*Required action*
Please return every line of text in the records below with no changes, and leave the pictures out of your answer.

[Stored items]
== == ==
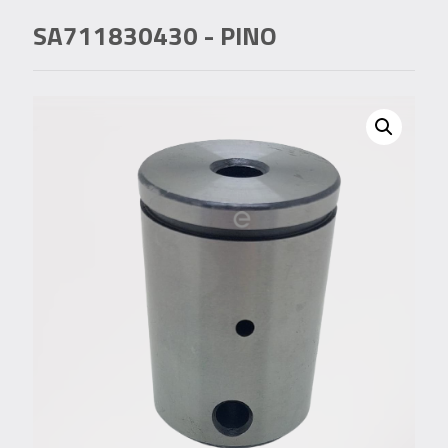
SA711830430
- PINO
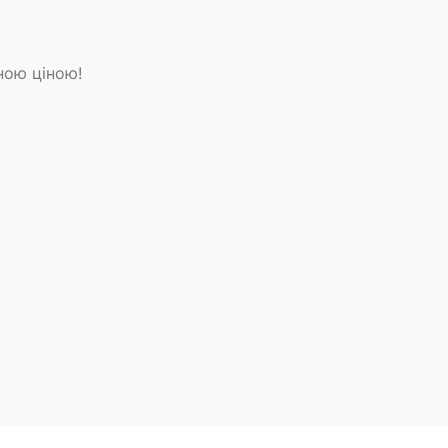
ною ціною!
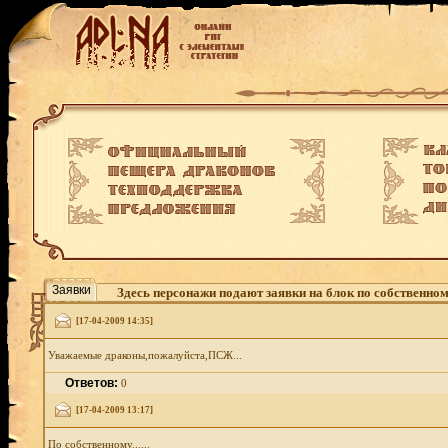
Заявки
Здесь персонажи подают заявки на блок по собственно
[17-04-2009 14:35]
Уважаемые драконы,пожалуйста,ПСЖ...
Ответов:
0
[17-04-2009 13:17]
По собственному......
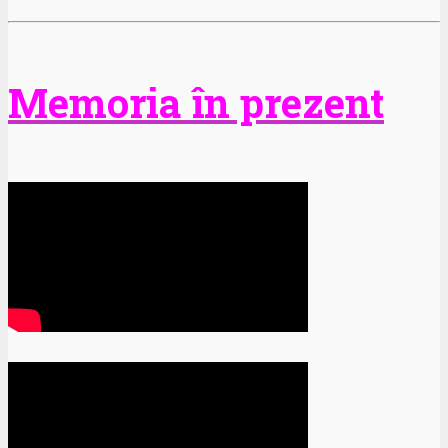
Memoria în prezent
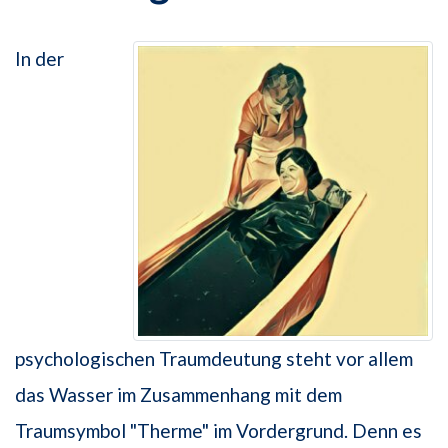
In der
psychologischen Traumdeutung steht vor allem
das Wasser im Zusammenhang mit dem
Traumsymbol "Therme" im Vordergrund. Denn es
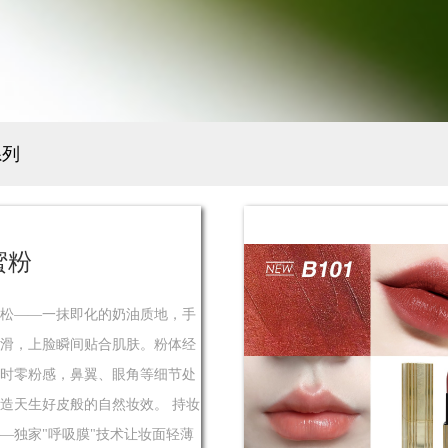
系列
蜜粉
松——一抹即化的奶油质地，手
滑，上脸瞬间贴合肌肤。粉体经
时零粉感，鼻翼、眼角等细节处
造天生好皮般的自然妆效。 持妆
—独家"呼吸膜"技术让妆面轻薄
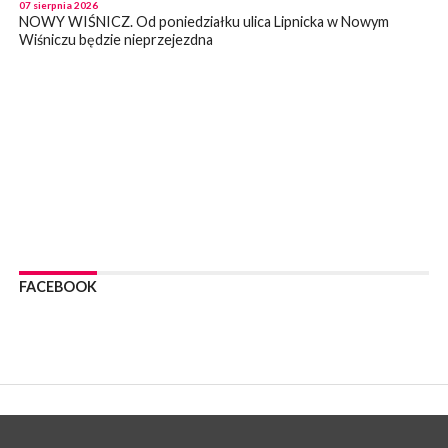
07 sierpnia 2026
NOWY WIŚNICZ. Od poniedziałku ulica Lipnicka w Nowym
Wiśniczu będzie nieprzejezdna
WYDARZENIA
07 sierpnia 2026
NOWY WIŚNICZ. Oszust próbował wyłudzić od 81- latki 90 tys
zł. Okazała się sprytniejsza!
WYDARZENIA
07 sierpnia 2026
BOCHNIA. Fatalny stan mostu wiszącego w Damienicach nad
Rabą! Wiceprzewodniczący RM w Bochni alarmuje
WYDARZENIA
07 sierpnia 2026
LIPNICA MUROWANA. Zostanie wyremontowana droga w
FACEBOOK
Lipnicy Górnej. Podpisano umowę na realizację tej inwestycji
KULTURA
07 sierpnia 2026
BRZESKO. W sobotę Senior Party 2026. ZAśpiewa Wojciech
Gąssowski
WYDARZENIA
06 sierpnia 2026
Z BOCHNI NA JASNĄ GÓRĘ. Trzeci dzień wędrówki [ZDJĘCIA]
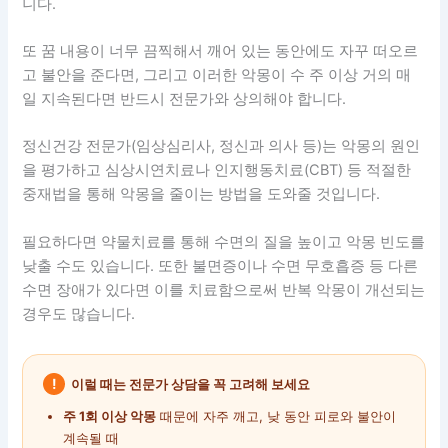
니다.
또 꿈 내용이 너무 끔찍해서 깨어 있는 동안에도 자꾸 떠오르
고 불안을 준다면, 그리고 이러한 악몽이 수 주 이상 거의 매
일 지속된다면 반드시 전문가와 상의해야 합니다.
정신건강 전문가(임상심리사, 정신과 의사 등)는 악몽의 원인
을 평가하고 심상시연치료나 인지행동치료(CBT) 등 적절한
중재법을 통해 악몽을 줄이는 방법을 도와줄 것입니다.
필요하다면 약물치료를 통해 수면의 질을 높이고 악몽 빈도를
낮출 수도 있습니다. 또한 불면증이나 수면 무호흡증 등 다른
수면 장애가 있다면 이를 치료함으로써 반복 악몽이 개선되는
경우도 많습니다.
!
이럴 때는 전문가 상담을 꼭 고려해 보세요
주 1회 이상 악몽
때문에 자주 깨고, 낮 동안 피로와 불안이
계속될 때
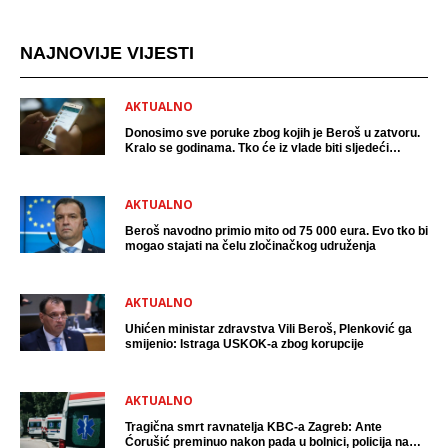
NAJNOVIJE VIJESTI
AKTUALNO
Donosimo sve poruke zbog kojih je Beroš u zatvoru.
Kralo se godinama. Tko će iz vlade biti sljedeći
uhićen?
AKTUALNO
Beroš navodno primio mito od 75 000 eura. Evo tko bi
mogao stajati na čelu zločinačkog udruženja
AKTUALNO
Uhićen ministar zdravstva Vili Beroš, Plenković ga
smijenio: Istraga USKOK-a zbog korupcije
AKTUALNO
Tragična smrt ravnatelja KBC-a Zagreb: Ante
Ćorušić preminuo nakon pada u bolnici, policija na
== == ==
*Task result*
SA711830430
- PINO
ною ціною!
Заявки
Здесь персонажи подают заявки на блок по собственно
[17-04-2009 14:35]
Уважаемые драконы,пожалуйста,ПСЖ...
Ответов:
0
[17-04-2009 13:17]
По собственному......
Memoria în prezent
In der
psychologischen Traumdeutung steht vor allem
das Wasser im Zusammenhang mit dem
Traumsymbol "Therme" im Vordergrund. Denn es
系列
蜜粉
松——一抹即化的奶油质地，手
滑，上脸瞬间贴合肌肤。粉体经
时零粉感，鼻翼、眼角等细节处
造天生好皮般的自然妆效。 持妆
—独家"呼吸膜"技术让妆面轻薄
07 sierpnia 2026
NOWY WIŚNICZ. Od poniedziałku ulica Lipnicka w Nowym
Wiśniczu będzie nieprzejezdna
WYDARZENIA
07 sierpnia 2026
NOWY WIŚNICZ. Oszust próbował wyłudzić od 81- latki 90 tys
zł. Okazała się sprytniejsza!
WYDARZENIA
07 sierpnia 2026
BOCHNIA. Fatalny stan mostu wiszącego w Damienicach nad
Rabą! Wiceprzewodniczący RM w Bochni alarmuje
WYDARZENIA
07 sierpnia 2026
LIPNICA MUROWANA. Zostanie wyremontowana droga w
FACEBOOK
Lipnicy Górnej. Podpisano umowę na realizację tej inwestycji
KULTURA
07 sierpnia 2026
BRZESKO. W sobotę Senior Party 2026. ZAśpiewa Wojciech
Gąssowski
WYDARZENIA
06 sierpnia 2026
Z BOCHNI NA JASNĄ GÓRĘ. Trzeci dzień wędrówki [ZDJĘCIA]
니다.
또 꿈 내용이 너무 끔찍해서 깨어 있는 동안에도 자꾸 떠오르
고 불안을 준다면, 그리고 이러한 악몽이 수 주 이상 거의 매
일 지속된다면 반드시 전문가와 상의해야 합니다.
정신건강 전문가(임상심리사, 정신과 의사 등)는 악몽의 원인
을 평가하고 심상시연치료나 인지행동치료(CBT) 등 적절한
중재법을 통해 악몽을 줄이는 방법을 도와줄 것입니다.
필요하다면 약물치료를 통해 수면의 질을 높이고 악몽 빈도를
낮출 수도 있습니다. 또한 불면증이나 수면 무호흡증 등 다른
수면 장애가 있다면 이를 치료함으로써 반복 악몽이 개선되는
경우도 많습니다.
!
이럴 때는 전문가 상담을 꼭 고려해 보세요
주 1회 이상 악몽
때문에 자주 깨고, 낮 동안 피로와 불안이
계속될 때
NAJNOVIJE VIJESTI
AKTUALNO
Donosimo sve poruke zbog kojih je Beroš u zatvoru.
Kralo se godinama. Tko će iz vlade biti sljedeći
uhićen?
AKTUALNO
Beroš navodno primio mito od 75 000 eura. Evo tko bi
mogao stajati na čelu zločinačkog udruženja
AKTUALNO
Uhićen ministar zdravstva Vili Beroš, Plenković ga
smijenio: Istraga USKOK-a zbog korupcije
AKTUALNO
Tragična smrt ravnatelja KBC-a Zagreb: Ante
Ćorušić preminuo nakon pada u bolnici, policija na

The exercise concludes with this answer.